Hydration Stations abound around campus, soon at Pete

By Megan Trimble

Each day, students finishing their workouts at the Petersen Events Center struggle to refill…

Cyrille Froncek | Staff Photographer

Senior biology major John Flickinger refi lls his water bottle at the hydration station in the William Pitt Union lobby.

Each day, students finishing their workouts at the Petersen Events Center struggle to refill their water bottles at old-fashioned fountains — but not for long.

Hydration stations — which allow students to refill reusable water bottles by placing them in front of a sensor that triggers a stream of water to fall directly into the bottle — are installed in the William Pitt Union, O’Hara Student Center, Posvar Hall, Salk Hall, Sutherland Hall and Hillman Library.

“Pitt makes the decision on whether hydration stations are installed at the Petersen Events Center, and we will be installing hydration stations in a few locations, including near the fitness center, before the basketball season starts,” University spokesman John Fedele said.

While the administration has the final say as to where the stations are installed, the Green Fund, a group under the Student Government Board’s Environmental Committee that helps coordinate sustainability projects on campus, approached the administration and provided funding for the original station installed in the William Pitt Union in 2011.

SGB member Gordon Louderback said that it was ideal for the Environmental Committee to team up with the University on the project, as the price of multiple units — which each cost approximately $1,500, plus installation fees — would fall outside of the group’s spending power.

“We started it as an SGB initiative, but the University took it over as an incentive, which is great,” Louderback said. “[Pitt was] able to put them in high-traffic areas where students will be able to get a lot of use from them.”

Facilities Management has funded the other installations in conjunction with recent renovation projects around campus.

Fedele said that in addition to the most recently installed unit on the ground floor of the Hillman Library, four more units are scheduled for installation, and the University plans to place even more stations around campus.

“Housing is working with students to determine the demand for others,” Fedele said.
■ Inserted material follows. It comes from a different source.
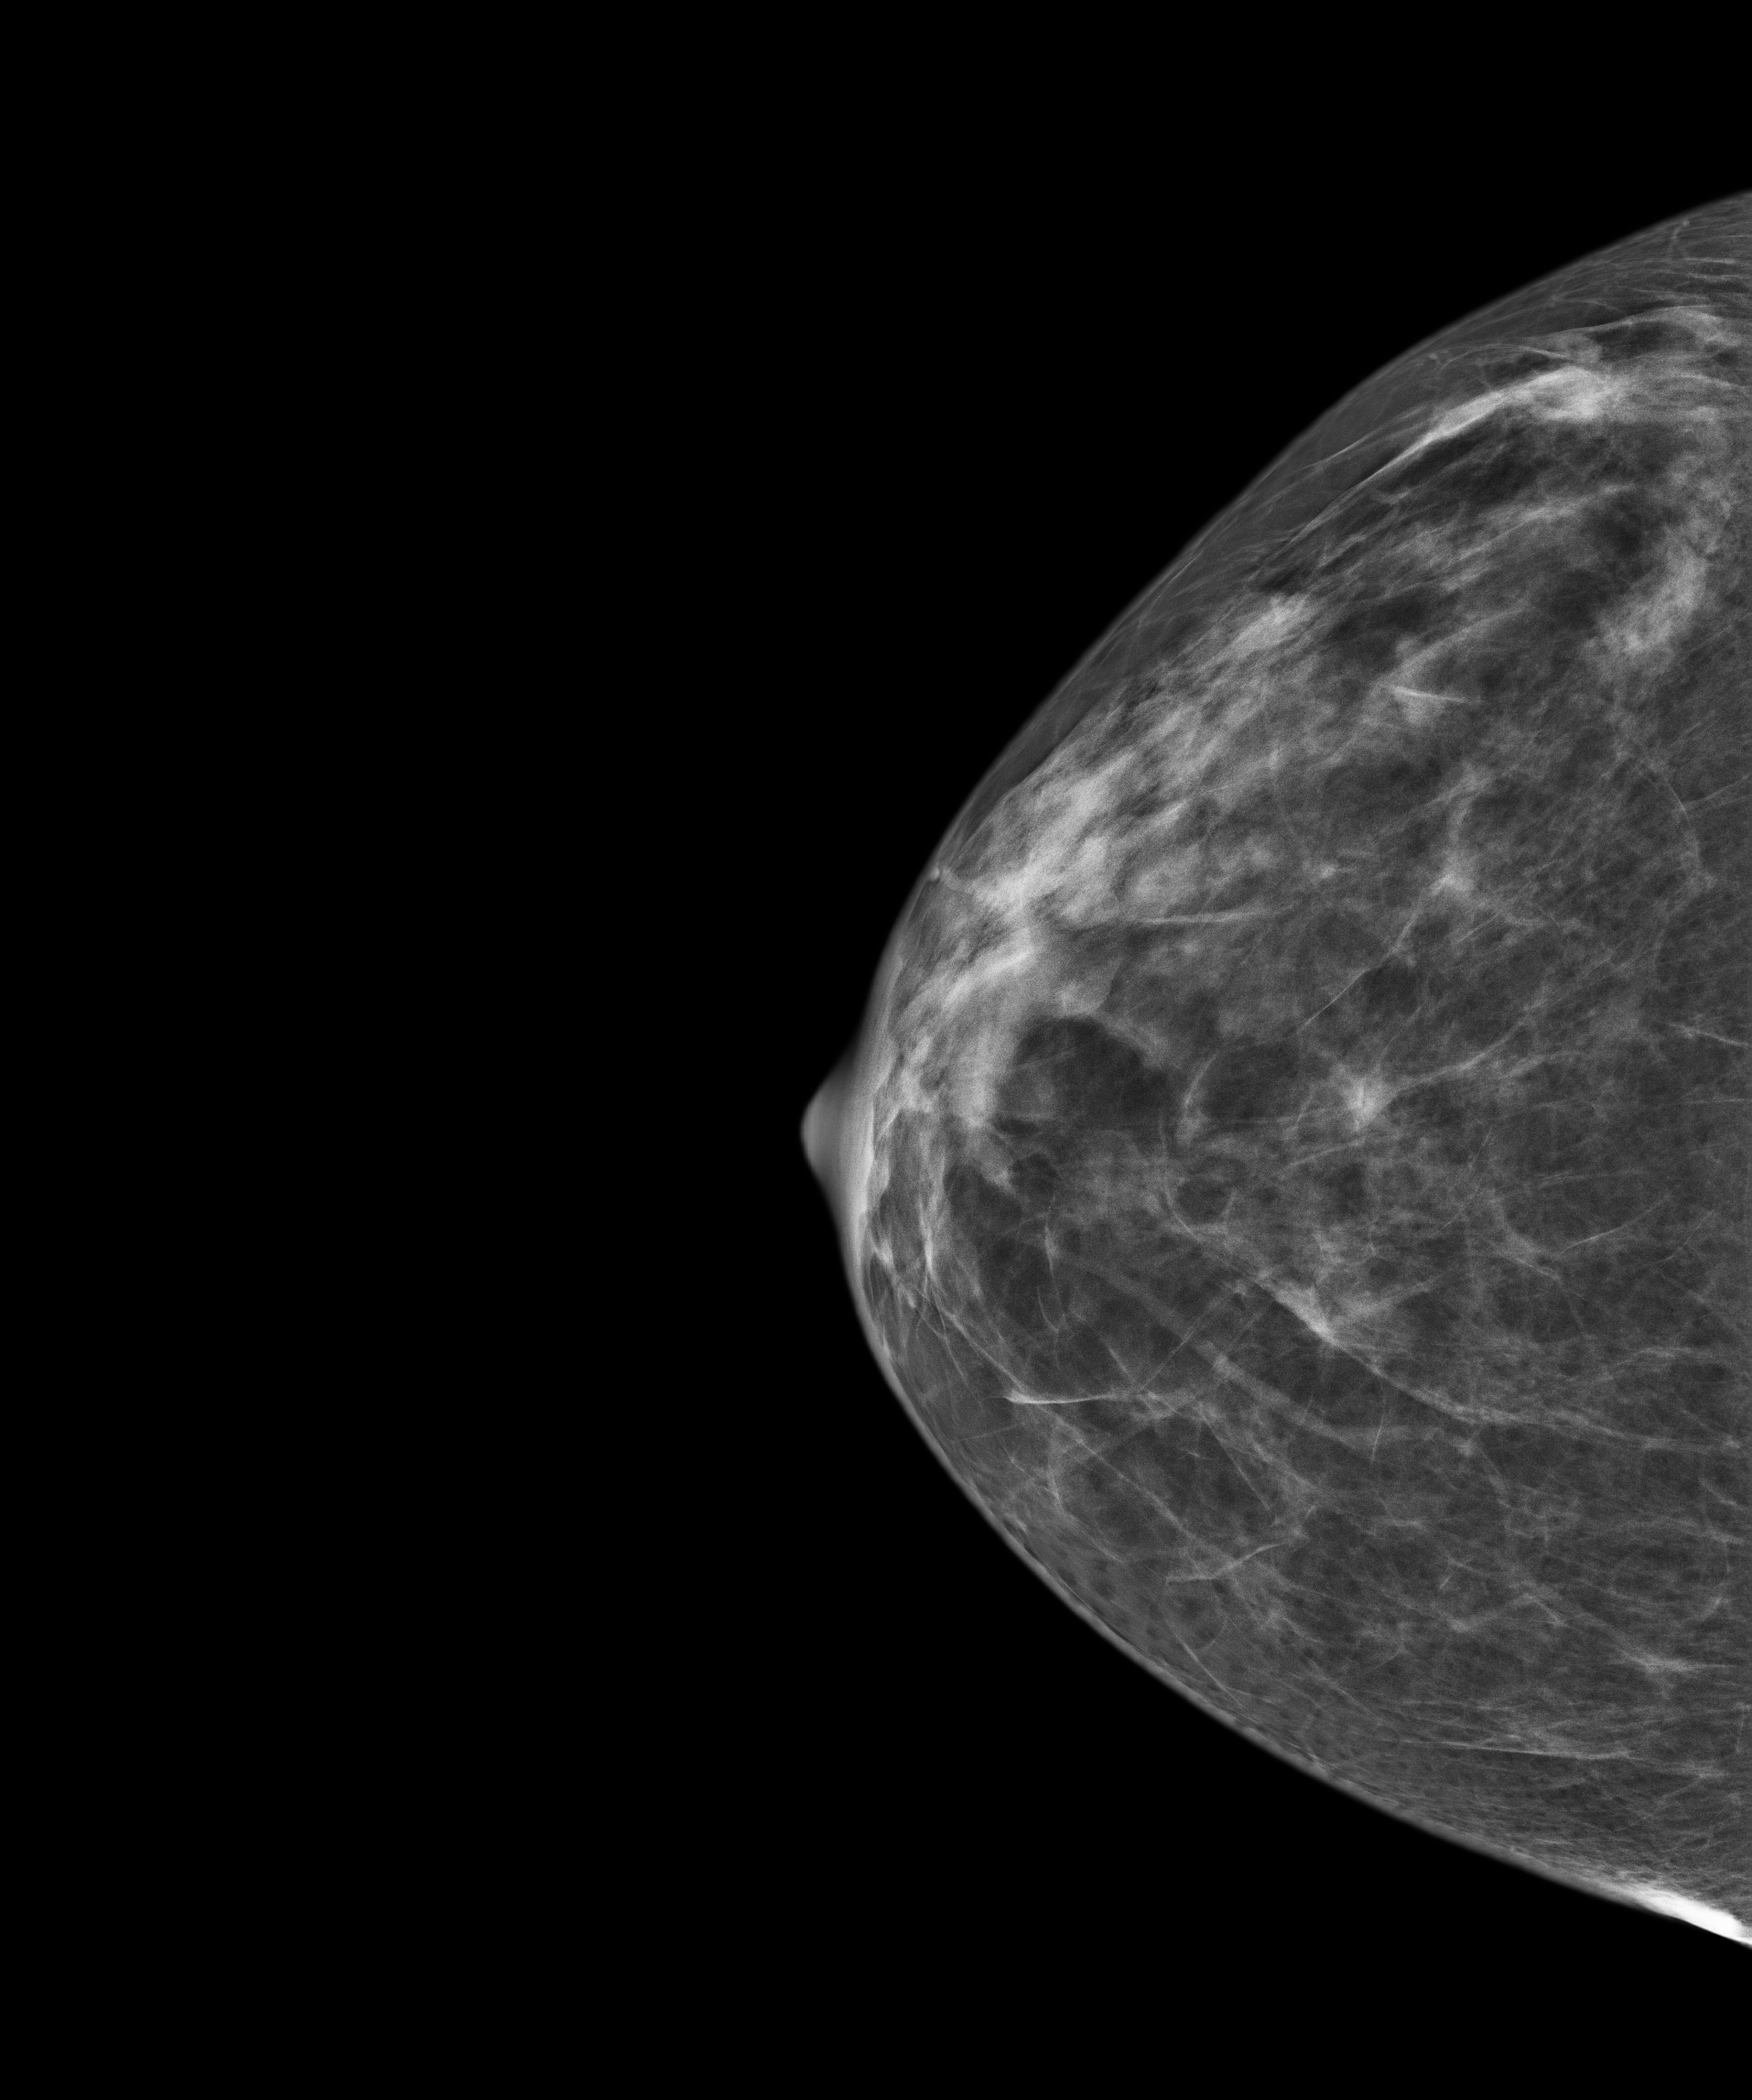
Annual screening mammography examination. Patient aged 43 years (female).
Image type: full-field digital mammogram. Breast: right. Projection: CC view. BI-RADS breast density category at the screening exam (both breasts, scale 1–4): 3. Final BI-RADS category for the screening round (tomosynthesis exam, both breasts): category 1. Recall: no recall after this screen.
According to Rachel Meyer, SBG Environmental Committee chairwoman, that demand is growing.

“I actually just walked through the Union and I saw a line for the hydration station, which was exciting, because I hadn’t really seen that happen before,” Meyer said. “There didn’t used to be lines, but I think because we are getting more on campus that people are recognizing them — becoming more aware of their presence, and therefore, using them more.”
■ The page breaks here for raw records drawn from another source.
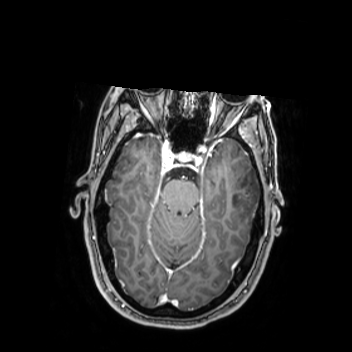
Brain MRI from a brain-tumour surgery series, one axial slice. Slice 168 of 350 in the series (ordered by position). T1-weighted post-contrast. 352 × 352 image matrix, field of view 280 × 280 mm. Case-level facts recorded for this patient, not image findings: histopathology: Oligodendroglioma; WHO grade: 2; IDH mutation: yes.
Structures marked on this image (manually delineated by an expert):
- tumour: box from (x=224, y=163) to (x=262, y=222) px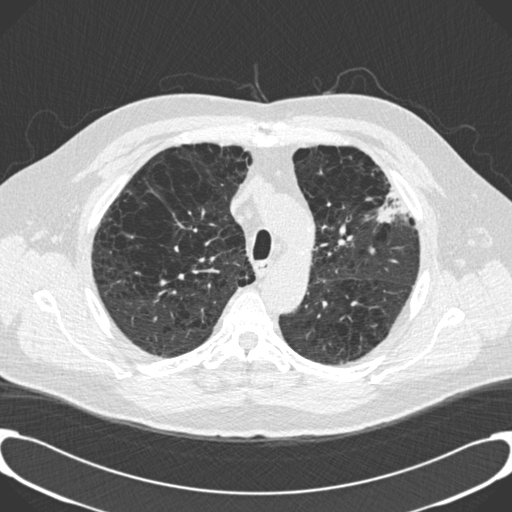
Axial slice from a low-dose chest CT screening exam, third annual screen, lung window (W 1500 / L -600 HU), 2 mm slice thickness, 512 × 512 image matrix. Male, age 59 years at enrolment. Current smoker at enrolment.
• Lesion marked by an expert reader, bounding box (x1, y1, x2, y2) in pixels: (360, 162, 414, 225).
• No non-calcified nodule or mass ≥4 mm was recorded by the screening reader at this exam.
• Official screen result: positive, other.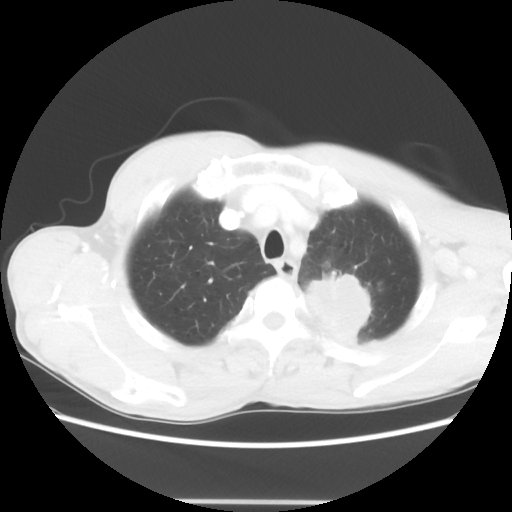
Chest CT, one axial slice; slice 55 of 62 in the series (ordered by position); reconstruction kernel STANDARD; 100 kVp; lung window (W 1500 / L -600 HU); 5 mm slice thickness; 512 × 512 image matrix, field of view 360 × 360 mm. Patient: male, 61 years. From the clinical record (not read from this slice): clinical TNM (as recorded): T3 N1 M1.
Structures marked on this image (rectangle marked by the reading radiologist):
- lung tumour (recorded histology: adenocarcinoma): bounding box [x1, y1, x2, y2] px = [303, 256, 376, 345]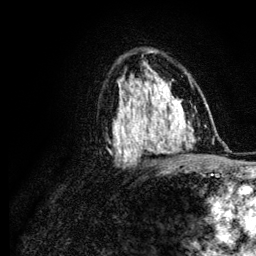
Breast MRI (dynamic contrast-enhanced), one axial slice. Position 73 of 134 along the scan axis. Cropped to one breast. Dynamic contrast-enhanced series, time point 2 of 6 at this slice position (early post-contrast). 3 T. TE 4.2 ms, TR 7.9 ms. 1.2 mm slice thickness. 256 × 256 image matrix. Female patient.
Structures marked on this image (semi-automatically segmented with operator editing):
- enhancing-tissue mask used for the functional tumour volume (all voxels passing the contrast-enhancement thresholds inside the analysis volume; usually the tumour): bounding box (x1, y1, x2, y2) in pixels: (118, 98, 160, 148)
Meyer said the Environmental Committee originally met with Vice Provost and Dean of Students Kathy Humphrey to begin the project.

“She asked where we would like to see [the stations] around campus. So we named off a few key locations and she continued to work with us to make it happen,” Meyer said. “Having more, in my opinion, will increase the use of all of them.”
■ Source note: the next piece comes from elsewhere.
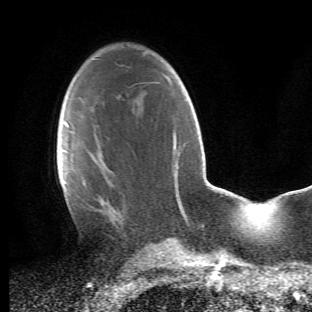
Breast MRI (dynamic contrast-enhanced), one axial slice; position 30 of 66 along the scan axis; cropped to one breast; dynamic contrast-enhanced series, time point 2 of 6 at this slice position (early post-contrast); 1.5 T; TE 4.2 ms, TR 8.5 ms; 312 × 312 image matrix. Female patient.
Outlined on this slice (semi-automatically segmented with operator editing):
- enhancing-tissue mask used for the functional tumour volume (all voxels passing the contrast-enhancement thresholds inside the analysis volume; usually the tumour): bounding box <64,122,126,227> (left, top, right, bottom; pixels)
Meyer said other students, such as engineering students, may notice the absences of stations in buildings such as Benedum Hall and want them installed in those areas, as well. The committee’s ultimate goal, Meyer said, would be a hydration station in each building across campus.

Fedele said that the installation time for each station depends on the complexity of the project. If a water fountain doesn’t initially exist at the proposed location, then more time is needed to make the proper arrangements.

Meyer said that the University can’t profit from the stations because they decrease water bottle sales. She also said the project is in place entirely for the students’ benefit. She said students should take advantage of the stations, which provide multiple benefits, including convenience and water at no cost.

Though Louderback and Meyer don’t know the exact statistics pertaining to the effect the stations have had on students’ reusable water bottle usage, both agree that the project has produced positive results.

“In terms of promoting reusable water bottles, I think it’s been huge,” Louderback said. “One of the coolest features that the stations have are ongoing tallies that give you a rough estimate on saved waste from disposable bottles.”

The original hydration station in the Union has helped to eliminate the waste from more than 13,500 disposable plastic bottles, according to the counter on the machine, and the later-installed unit in Posvar Hall has eliminated the waste from more than 1,800.

“Who knows, people may be more inclined to go and refill their water bottle, instead of heading over to a vending machine and grabbing an Aquafina,” Louderback said.